Less splashy but longer established are Mel Evans and George deKay, contractors who dream up nonbook ideas, hire authors and editors, and sell the product to publishing houses. The merchandise consists mostly of such night-table cannonballs as Fateful Moments, an anthology of traumata from Joan of Arc to Helen Keller, and the Great Treasury of American Writing, warmed-over heart warmers compiled by Louis Untermeyer.
Vice President Kenneth Giniger of Prentice-Hall's Hawthorn Books found one of his more successful package series in a succession of picture books showing Bishop Fulton J. Sheen acting out the Mass, touring Rome, and so forth. "It's like doing a movie, and I'm the producer," says Giniger happily, and he is obviously his own best pressagent.
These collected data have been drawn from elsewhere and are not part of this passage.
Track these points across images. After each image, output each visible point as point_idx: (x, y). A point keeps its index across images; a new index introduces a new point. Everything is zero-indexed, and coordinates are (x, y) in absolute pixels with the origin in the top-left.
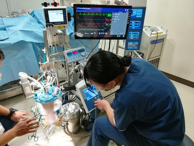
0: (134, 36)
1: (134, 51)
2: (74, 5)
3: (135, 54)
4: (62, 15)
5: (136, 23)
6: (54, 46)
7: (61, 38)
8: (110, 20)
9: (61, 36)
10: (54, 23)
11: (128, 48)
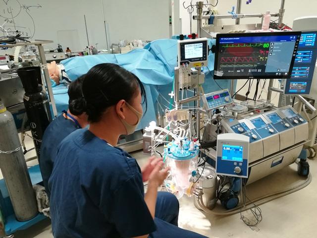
0: (301, 73)
1: (300, 96)
2: (217, 35)
3: (301, 101)
4: (201, 49)
5: (305, 54)
6: (185, 88)
7: (195, 78)
8: (267, 52)
9: (195, 76)
10: (191, 60)
11: (290, 91)
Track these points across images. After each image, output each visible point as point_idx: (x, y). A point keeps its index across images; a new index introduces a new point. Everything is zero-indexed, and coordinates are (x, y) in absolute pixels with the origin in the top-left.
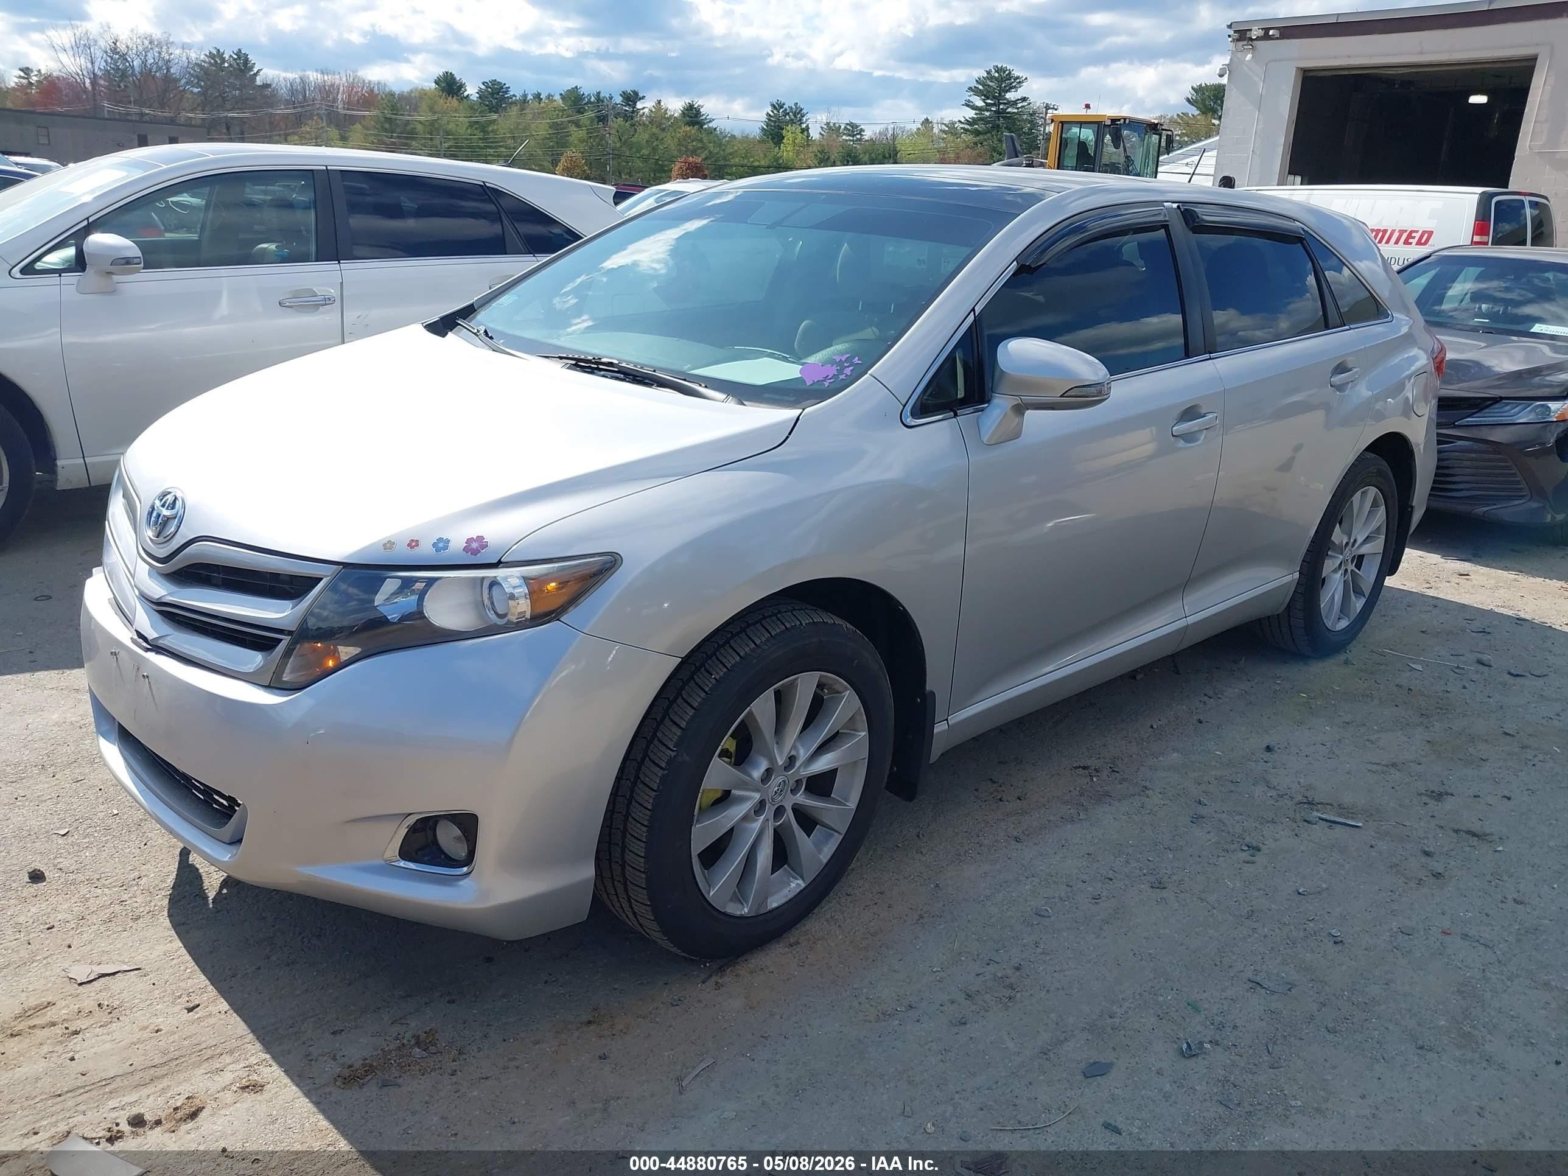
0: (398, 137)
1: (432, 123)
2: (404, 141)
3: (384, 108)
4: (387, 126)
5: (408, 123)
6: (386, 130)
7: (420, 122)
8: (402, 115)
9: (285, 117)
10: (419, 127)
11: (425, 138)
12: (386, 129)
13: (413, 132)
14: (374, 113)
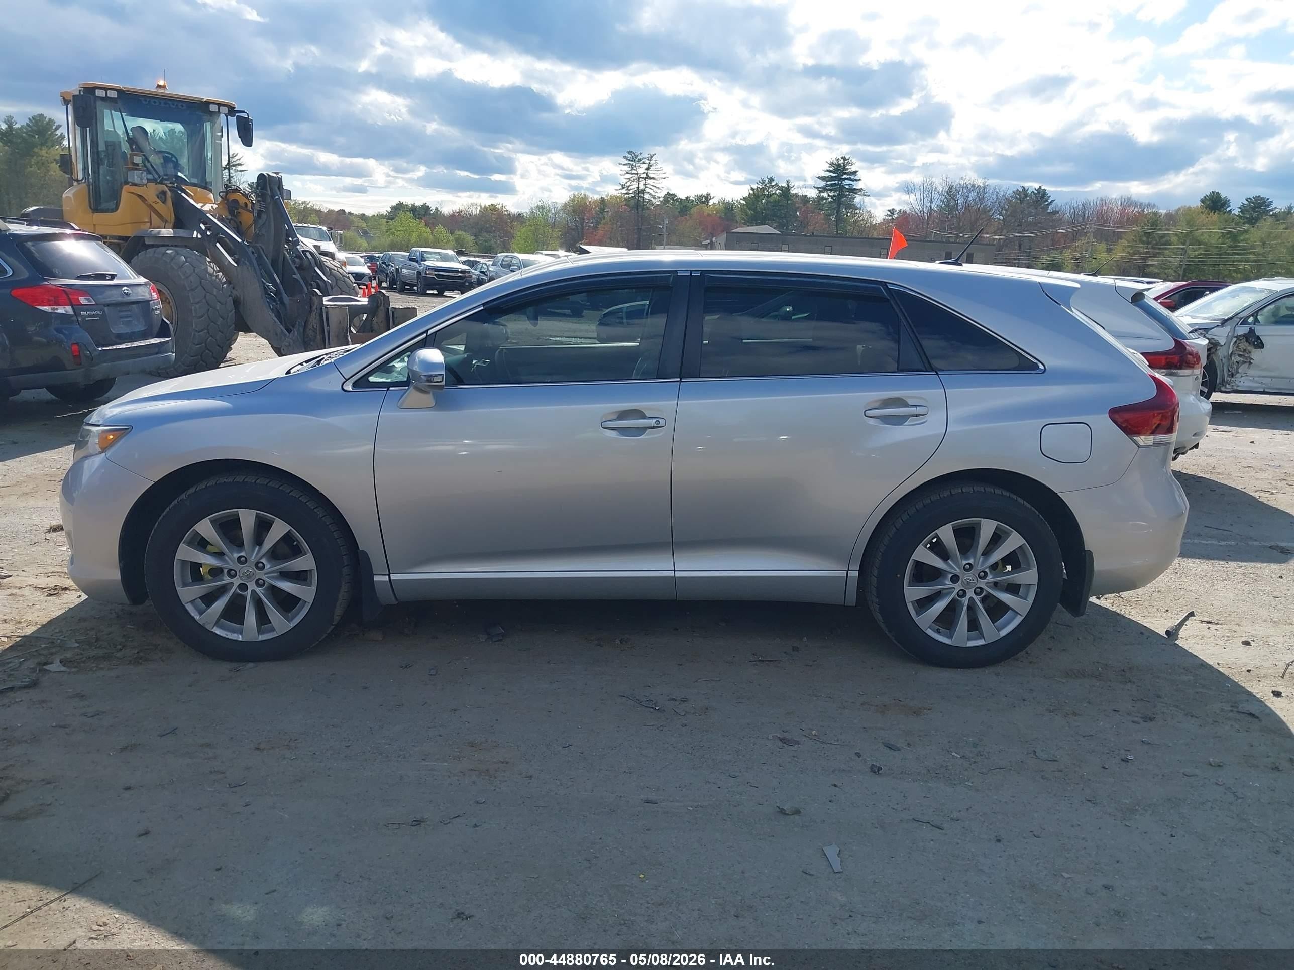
0: (1153, 248)
1: (1187, 235)
2: (1157, 251)
3: (1145, 225)
4: (1145, 239)
5: (1164, 236)
6: (1143, 243)
7: (1176, 235)
8: (1159, 230)
9: (1065, 235)
10: (1174, 239)
11: (1178, 248)
12: (1143, 241)
13: (1169, 243)
14: (1135, 228)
He discourages authors and agents. The firm invents most of its subjects, then cuts its risk with businesslike efficiency: it sends out form letters asking prospective customers if they would like to inspect a new book for a 30-day, money-back trial. If enough patrons of literature bite. Giniger commissions a ghost (often British, for lower fee and better prose) to write the book. If not, the idea is killed, polite regrets are issued to the folks.
A partial list of recent non-books:
Zsa Zsa Gabor: My Story Written for Me by Gerold Frank (World; $3.95). From Hungary to satiety, via Conrad Hilton, George Sanders and Porfirio Rubirosa. If this sentence were not the book's last, it would be fair warning: "Who knows, in this life of ours, what is really true and what is enchanting make-believe?"
Ustinov's Diplomats (Geis; $1.50). Can be read while running a four-minute mile; funny big pictures, mildly funny little text in which Ustinov, in his better moments the most amusing beard since G.B.S., imitates U.N. types. Typical Geis touch: Cineman Kirk Douglas adds an introduction in which he reminds everyone that Ustinov appears with him in the forthcoming movie Spartacus.
The Conformists, by Jack Wohl (P. S. Books; $1). Almost no text, pictures or humor: the gimmick is that colored balls, squares and triangles say things to each other. Orange ball to orange lump: "Tell me, Harriet, did you ever think of wearing a girdle?"
The Secrets of Long Life, by Dr. George Gallup and Evan Hill (Geis; $2.95). Longevity statistics that a newspaper could summarize in half a column, padded to book length by some extraordinarily foolish anecdotes and a questionnaire in which the reader can test his chances of living long enough to see publishing get even worse.